(Aim of the exercise) Once the pictures have been set aside, copy every remaining entry exactly.

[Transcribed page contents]
====

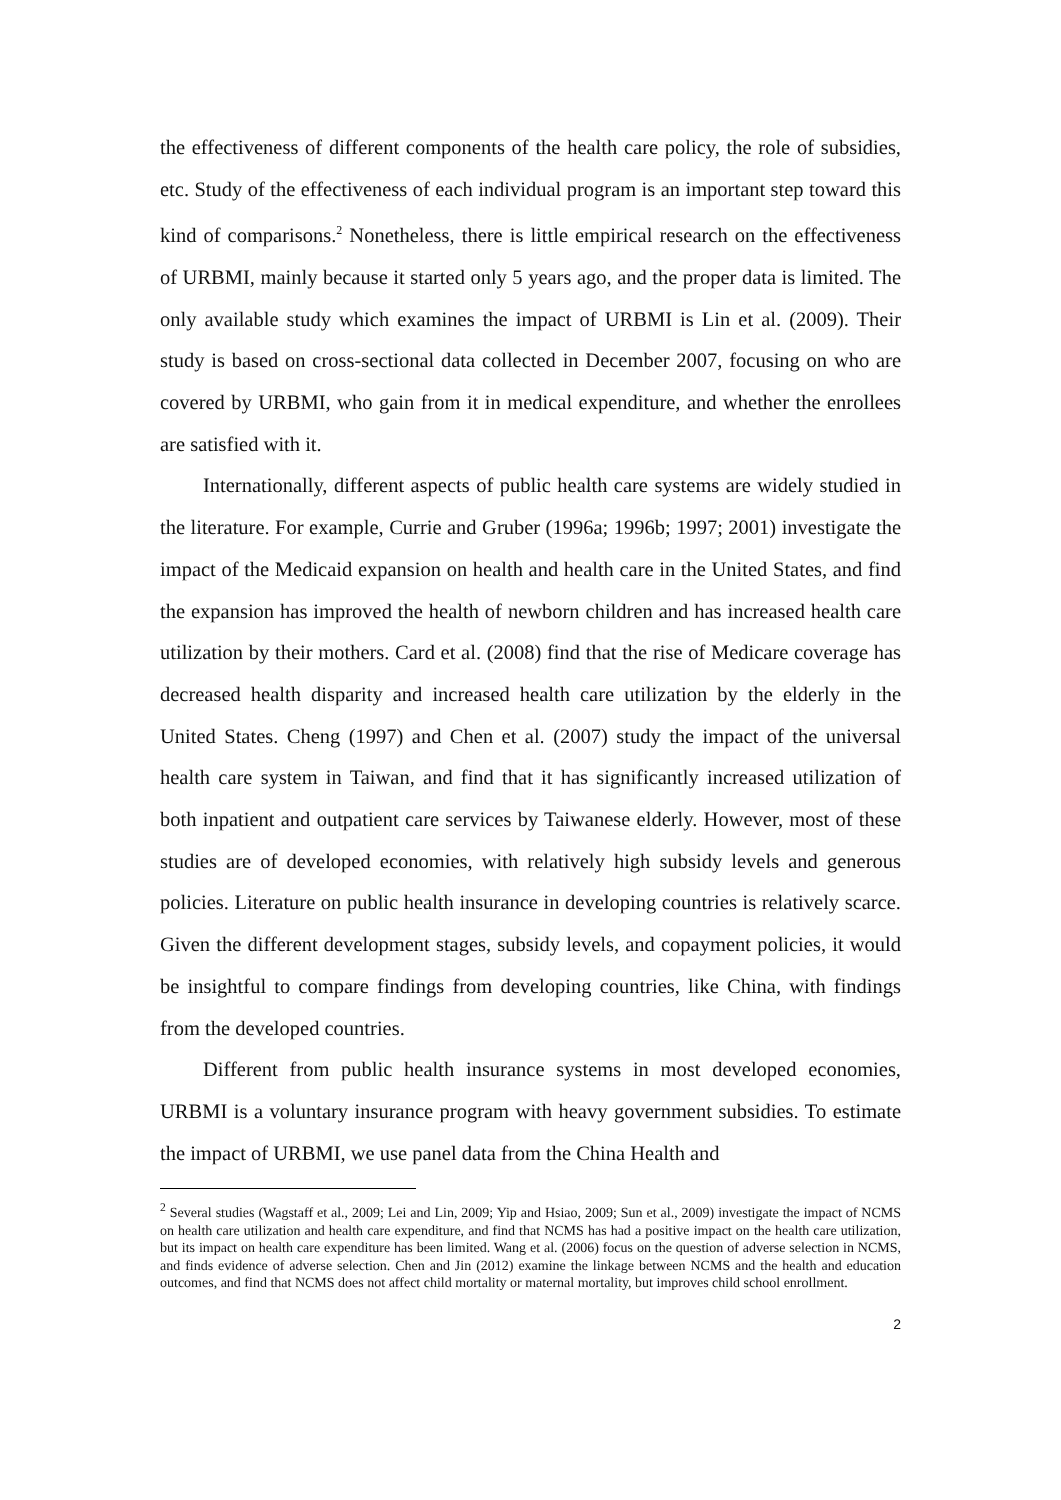the effectiveness of different components of the health care policy, the role of subsidies, etc. Study of the effectiveness of each individual program is an important step toward this kind of comparisons.<sup>2</sup> Nonetheless, there is little empirical research on the effectiveness of URBMI, mainly because it started only 5 years ago, and the proper data is limited. The only available study which examines the impact of URBMI is Lin et al. (2009). Their study is based on cross-sectional data collected in December 2007, focusing on who are covered by URBMI, who gain from it in medical expenditure, and whether the enrollees are satisfied with it.
Internationally, different aspects of public health care systems are widely studied in the literature. For example, Currie and Gruber (1996a; 1996b; 1997; 2001) investigate the impact of the Medicaid expansion on health and health care in the United States, and find the expansion has improved the health of newborn children and has increased health care utilization by their mothers. Card et al. (2008) find that the rise of Medicare coverage has decreased health disparity and increased health care utilization by the elderly in the United States. Cheng (1997) and Chen et al. (2007) study the impact of the universal health care system in Taiwan, and find that it has significantly increased utilization of both inpatient and outpatient care services by Taiwanese elderly. However, most of these studies are of developed economies, with relatively high subsidy levels and generous policies. Literature on public health insurance in developing countries is relatively scarce. Given the different development stages, subsidy levels, and copayment policies, it would be insightful to compare findings from developing countries, like China, with findings from the developed countries.
Different from public health insurance systems in most developed economies, URBMI is a voluntary insurance program with heavy government subsidies. To estimate the impact of URBMI, we use panel data from the China Health and
<sup>2</sup> Several studies (Wagstaff et al., 2009; Lei and Lin, 2009; Yip and Hsiao, 2009; Sun et al., 2009) investigate the impact of NCMS on health care utilization and health care expenditure, and find that NCMS has had a positive impact on the health care utilization, but its impact on health care expenditure has been limited. Wang et al. (2006) focus on the question of adverse selection in NCMS, and finds evidence of adverse selection. Chen and Jin (2012) examine the linkage between NCMS and the health and education outcomes, and find that NCMS does not affect child mortality or maternal mortality, but improves child school enrollment.
2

====

(The completed task)
the effectiveness of different components of the health care policy, the role of subsidies, etc. Study of the effectiveness of each individual program is an important step toward this kind of comparisons.<sup>2</sup> Nonetheless, there is little empirical research on the effectiveness of URBMI, mainly because it started only 5 years ago, and the proper data is limited. The only available study which examines the impact of URBMI is Lin et al. (2009). Their study is based on cross-sectional data collected in December 2007, focusing on who are covered by URBMI, who gain from it in medical expenditure, and whether the enrollees are satisfied with it.
Internationally, different aspects of public health care systems are widely studied in the literature. For example, Currie and Gruber (1996a; 1996b; 1997; 2001) investigate the impact of the Medicaid expansion on health and health care in the United States, and find the expansion has improved the health of newborn children and has increased health care utilization by their mothers. Card et al. (2008) find that the rise of Medicare coverage has decreased health disparity and increased health care utilization by the elderly in the United States. Cheng (1997) and Chen et al. (2007) study the impact of the universal health care system in Taiwan, and find that it has significantly increased utilization of both inpatient and outpatient care services by Taiwanese elderly. However, most of these studies are of developed economies, with relatively high subsidy levels and generous policies. Literature on public health insurance in developing countries is relatively scarce. Given the different development stages, subsidy levels, and copayment policies, it would be insightful to compare findings from developing countries, like China, with findings from the developed countries.
Different from public health insurance systems in most developed economies, URBMI is a voluntary insurance program with heavy government subsidies. To estimate the impact of URBMI, we use panel data from the China Health and
<sup>2</sup> Several studies (Wagstaff et al., 2009; Lei and Lin, 2009; Yip and Hsiao, 2009; Sun et al., 2009) investigate the impact of NCMS on health care utilization and health care expenditure, and find that NCMS has had a positive impact on the health care utilization, but its impact on health care expenditure has been limited. Wang et al. (2006) focus on the question of adverse selection in NCMS, and finds evidence of adverse selection. Chen and Jin (2012) examine the linkage between NCMS and the health and education outcomes, and find that NCMS does not affect child mortality or maternal mortality, but improves child school enrollment.
2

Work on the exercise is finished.